We now have some 34 GW of wind installed, roughly two thirds of what the Leitstudie has for onshore wind in its scenario for 2050. Germany had around eight percent wind power last year, so that could mean roughly 12 percent wind power. Combined with PV, we are at 22 percent renewable electricity. Yet, the goal is 80 percent.

The roughly equivalent amount of offshore power would not make up the difference. Current wind farms in the Baltic and the North Sea have capacity factors more than twice as great as onshore wind farms, meaning that they produce twice as much electricity per GW installed. The problem is that the Leitstudie numbers do not reflect reality. We are building far more solar and far less offshore wind than in the scenario. And far less onshore wind.

Based on the 25-year performance guarantees now offered for solar panels, 67 GW in 2050 is equivalent to roughly 2.7 GW per year. Yet, the annual “growth corridor” is 2.5-3.5 per year at present. Wind turbines generally run for 20 years, so 52 GW onshore is equivalent to 2.6 GW per year. The government wants to impose a new corridor of 2.5 GW for onshore wind. Over the past decade, only 2 GW has been installed annually.

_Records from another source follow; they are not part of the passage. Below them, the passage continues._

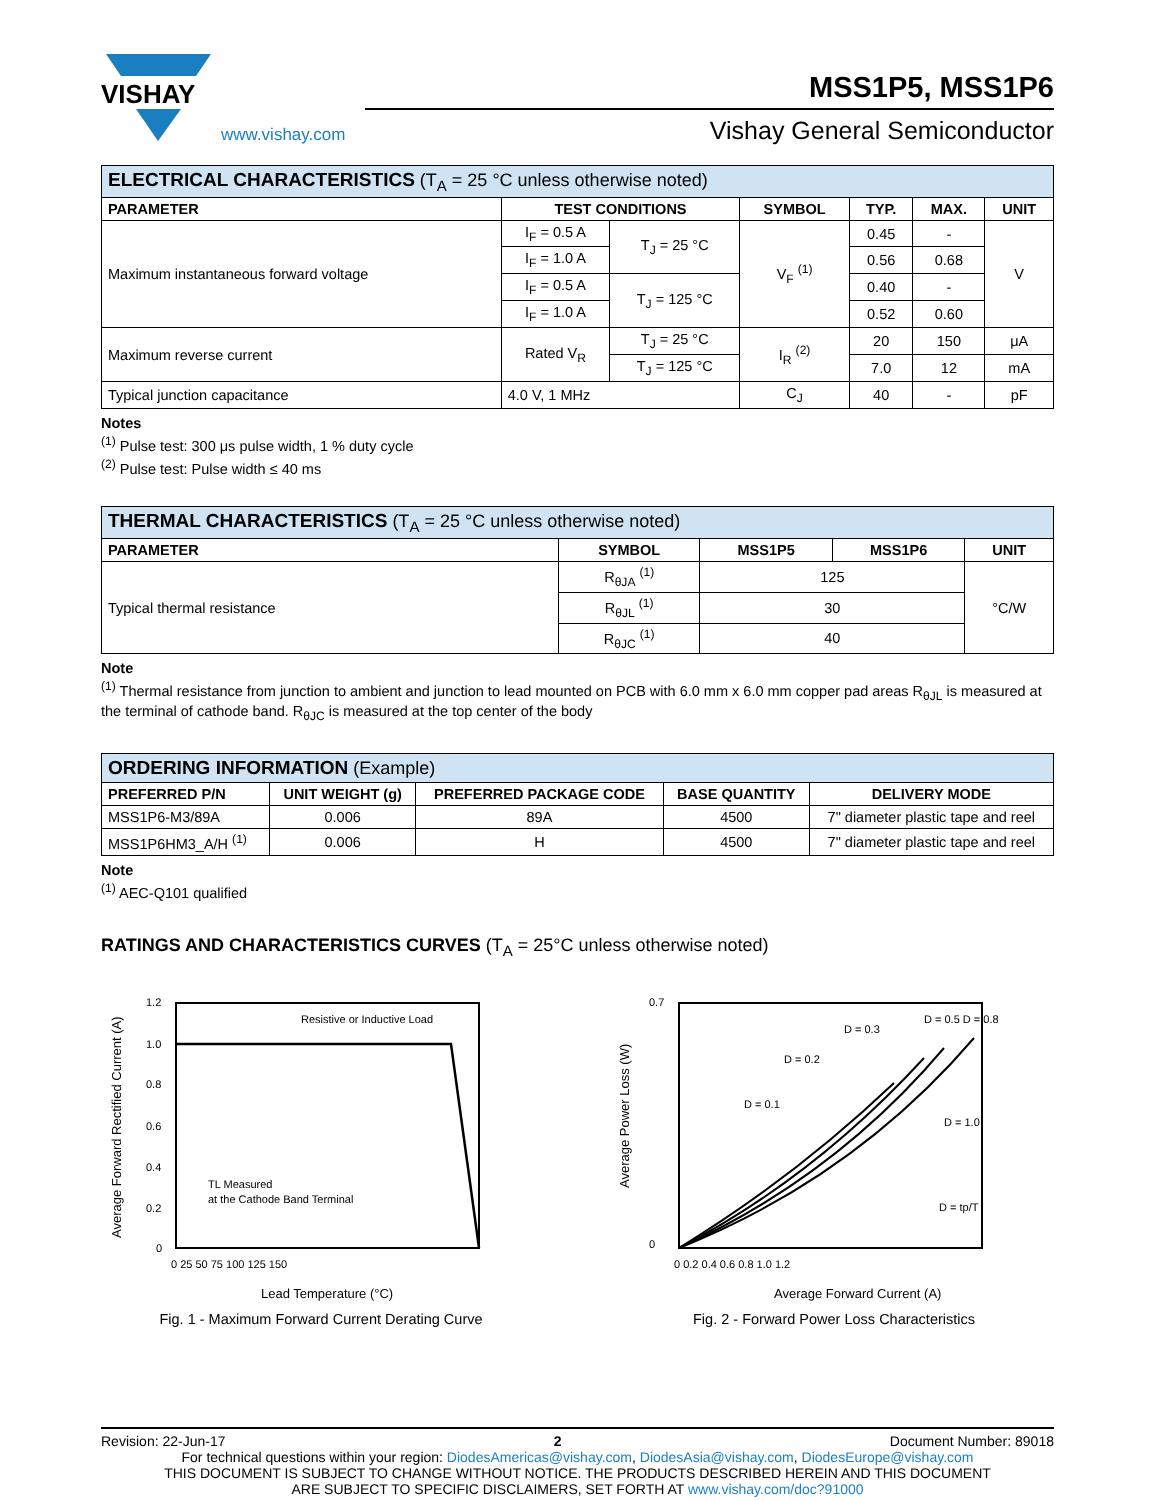VISHAY
www.vishay.com
MSS1P5, MSS1P6
Vishay General Semiconductor
| ELECTRICAL CHARACTERISTICS (T<sub>A</sub> = 25 °C unless otherwise noted) | | | | | | |
| --- | --- | --- | --- | --- | --- | --- |
| PARAMETER | TEST CONDITIONS | | SYMBOL | TYP. | MAX. | UNIT |
| Maximum instantaneous forward voltage | I<sub>F</sub> = 0.5 A | T<sub>J</sub> = 25 °C | V<sub>F</sub> <sup>(1)</sup> | 0.45 | - | V |
| | I<sub>F</sub> = 1.0 A | | | 0.56 | 0.68 | |
| | I<sub>F</sub> = 0.5 A | T<sub>J</sub> = 125 °C | | 0.40 | - | |
| | I<sub>F</sub> = 1.0 A | | | 0.52 | 0.60 | |
| Maximum reverse current | Rated V<sub>R</sub> | T<sub>J</sub> = 25 °C | I<sub>R</sub> <sup>(2)</sup> | 20 | 150 | μA |
| | | T<sub>J</sub> = 125 °C | | 7.0 | 12 | mA |
| Typical junction capacitance | 4.0 V, 1 MHz | | C<sub>J</sub> | 40 | - | pF |
Notes
<sup>(1)</sup> Pulse test: 300 μs pulse width, 1 % duty cycle
<sup>(2)</sup> Pulse test: Pulse width ≤ 40 ms
| THERMAL CHARACTERISTICS (T<sub>A</sub> = 25 °C unless otherwise noted) | | | | |
| --- | --- | --- | --- | --- |
| PARAMETER | SYMBOL | MSS1P5 | MSS1P6 | UNIT |
| Typical thermal resistance | R<sub>θJA</sub> <sup>(1)</sup> | 125 | | °C/W |
| | R<sub>θJL</sub> <sup>(1)</sup> | 30 | | |
| | R<sub>θJC</sub> <sup>(1)</sup> | 40 | | |
Note
<sup>(1)</sup> Thermal resistance from junction to ambient and junction to lead mounted on PCB with 6.0 mm x 6.0 mm copper pad areas R<sub>θJL</sub> is measured at the terminal of cathode band. R<sub>θJC</sub> is measured at the top center of the body
| ORDERING INFORMATION (Example) | | | | |
| --- | --- | --- | --- | --- |
| PREFERRED P/N | UNIT WEIGHT (g) | PREFERRED PACKAGE CODE | BASE QUANTITY | DELIVERY MODE |
| MSS1P6-M3/89A | 0.006 | 89A | 4500 | 7" diameter plastic tape and reel |
| MSS1P6HM3_A/H <sup>(1)</sup> | 0.006 | H | 4500 | 7" diameter plastic tape and reel |
Note
<sup>(1)</sup> AEC-Q101 qualified
RATINGS AND CHARACTERISTICS CURVES (T<sub>A</sub> = 25°C unless otherwise noted)
Resistive or Inductive Load
TL Measured
at the Cathode Band Terminal
1.2
1.0
0.8
0.6
0.4
0.2
0
0 25 50 75 100 125 150
Lead Temperature (°C)
Average Forward Rectified Current (A)
Fig. 1 - Maximum Forward Current Derating Curve
D = 0.1
D = 0.2
D = 0.3
D = 0.5 D = 0.8
D = 1.0
D = tp/T
0.7
0
0 0.2 0.4 0.6 0.8 1.0 1.2
Average Forward Current (A)
Average Power Loss (W)
Fig. 2 - Forward Power Loss Characteristics
Revision: 22-Jun-17 2 Document Number: 89018
For technical questions within your region: DiodesAmericas@vishay.com, DiodesAsia@vishay.com, DiodesEurope@vishay.com
THIS DOCUMENT IS SUBJECT TO CHANGE WITHOUT NOTICE. THE PRODUCTS DESCRIBED HEREIN AND THIS DOCUMENT
ARE SUBJECT TO SPECIFIC DISCLAIMERS, SET FORTH AT www.vishay.com/doc?91000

Of course, the government does not need to know today how much needs to be built in 2030, much less 2050. But it would be good to have an idea of where we are going by 2020 and work to bring market growth in line with these requirements accordingly. I fear, however, that the politicians somehow feel rushed to implement changes that will protect large industry and are not spending enough time thinking about what needs to be done today for the Energiewende over the long term.